Thursday, October 8, 2015

Cords and Coffee

 Taking care of your parents, when they live, not around the corner, is never easy. Certainly I am not the first child to move away from where they were born. By plane, its about a 45 min flight and a three hour ordeal, at the airport. The drive is five or six hours, and my driving skills have gone south with my eyesight. I can drive it, but I will be in a coma for a couple of days in recovery. Back hurts, legs cramp, eyes strained, and stress level is about Code Red, just getting through Atlanta! I go the back roads from Tifton, and can release the grip on the wheel. It may be a little longer, but my sanity may remain intact, by arrival.
  This last trip down, was pretty decent a drive, with my Emma driving me down, and she flew back the next day. Then at the end of my stay, I hit the road about 5am, and could not see the road, until around 8. However once the sun was up, and my music was cranked, I had a pretty sweet trip. Only twice did I feel like I was either off the road, or a semi was about to hit me, so that my friends is a huge successful trip.
  You may ask where are you going with this Bon-Bon? " No Where!" I smile as I type, my knee is throbbing, and another story arises from the ash!
  I have come to the realization that I only require two things to survive, Cords and Coffee. At least while taking daddy to doctors, and hospital visit. ( not totally true, my brother making me laugh for hours, was the cream on the top) While checking daddy into surgery last Wednesday, I gave them my name as the patient. So when they called Baron, several times, we looked at each other, like what a coincidence. Then screamed a little, and ran up to the desk, trying to explain, that I gave them the wrong name. That was my first sign of two many cords and coffee. I think I was on my fourth cup AND...I had a zip-lock bag of cords, in my purse that weighed thirty pounds. Dad could not walk to the next surgery unit, we were in the lines at Disney world, minus Mickey!!!! so I asked for a wheelchair, and person to drive him. That left me with his walker and my purse, to follow. I put my purse on one handle of the walker and I on the other handle, and off we went. Twisting and turning down several alcohol smelling hallways, when the purse took over the walker. Down I went, knees first, then wrist and almost face, to the surgery floor!!!! Now I had everyone in a white coats attention, as dad just sat there. I assured them I was OK, and continued on. I think we had increased attention in that area, due to dads limitations and my graceful way of constantly falling.( Brother man, was forced to come to the hospital to take care of sissy!) ( I wanted him there anyway) ( Tommy you should have been with us!!) ( Baby brother was in charge of mom, we have to divide and conquer)

- - - - -

**Set of tasks**
(a) In the blog post "Cords and Coffee," how long does the writer say the drive to their parents takes?
(b) Reproduce the part of the blog post "Cords and Coffee" starting at "Thursday, October 8, 2015" and ending at "intact, by arrival.".
The records are not needed.

- - - - -

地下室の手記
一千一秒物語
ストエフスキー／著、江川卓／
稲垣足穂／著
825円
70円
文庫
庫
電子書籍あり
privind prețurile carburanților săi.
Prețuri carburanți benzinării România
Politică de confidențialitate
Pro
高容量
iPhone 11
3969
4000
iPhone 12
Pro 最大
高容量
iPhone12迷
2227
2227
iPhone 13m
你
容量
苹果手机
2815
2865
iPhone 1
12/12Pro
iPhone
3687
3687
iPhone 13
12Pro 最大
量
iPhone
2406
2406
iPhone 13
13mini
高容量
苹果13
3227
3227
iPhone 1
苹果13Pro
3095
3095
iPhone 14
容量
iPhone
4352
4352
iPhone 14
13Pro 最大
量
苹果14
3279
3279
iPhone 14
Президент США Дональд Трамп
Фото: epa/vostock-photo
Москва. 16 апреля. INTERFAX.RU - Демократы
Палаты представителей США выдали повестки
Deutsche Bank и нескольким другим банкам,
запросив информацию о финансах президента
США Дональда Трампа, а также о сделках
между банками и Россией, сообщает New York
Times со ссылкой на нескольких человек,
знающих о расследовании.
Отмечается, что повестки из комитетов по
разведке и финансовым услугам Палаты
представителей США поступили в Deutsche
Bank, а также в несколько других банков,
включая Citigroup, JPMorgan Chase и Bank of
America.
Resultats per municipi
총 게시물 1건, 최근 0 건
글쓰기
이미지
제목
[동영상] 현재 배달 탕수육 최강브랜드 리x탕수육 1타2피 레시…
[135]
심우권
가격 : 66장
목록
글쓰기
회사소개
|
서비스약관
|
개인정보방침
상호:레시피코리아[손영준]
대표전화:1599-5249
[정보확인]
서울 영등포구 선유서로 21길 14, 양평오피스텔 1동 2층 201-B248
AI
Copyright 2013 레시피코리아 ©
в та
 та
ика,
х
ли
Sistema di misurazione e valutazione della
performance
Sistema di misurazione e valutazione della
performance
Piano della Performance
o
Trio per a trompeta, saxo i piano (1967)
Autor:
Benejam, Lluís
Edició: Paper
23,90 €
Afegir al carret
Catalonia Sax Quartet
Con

- - - - -

**Answers to this exercise**
(a) Five or six hours.

(b)
Thursday, October 8, 2015

Cords and Coffee

 Taking care of your parents, when they live, not around the corner, is never easy. Certainly I am not the first child to move away from where they were born. By plane, its about a 45 min flight and a three hour ordeal, at the airport. The drive is five or six hours, and my driving skills have gone south with my eyesight. I can drive it, but I will be in a coma for a couple of days in recovery. Back hurts, legs cramp, eyes strained, and stress level is about Code Red, just getting through Atlanta! I go the back roads from Tifton, and can release the grip on the wheel. It may be a little longer, but my sanity may remain intact, by arrival.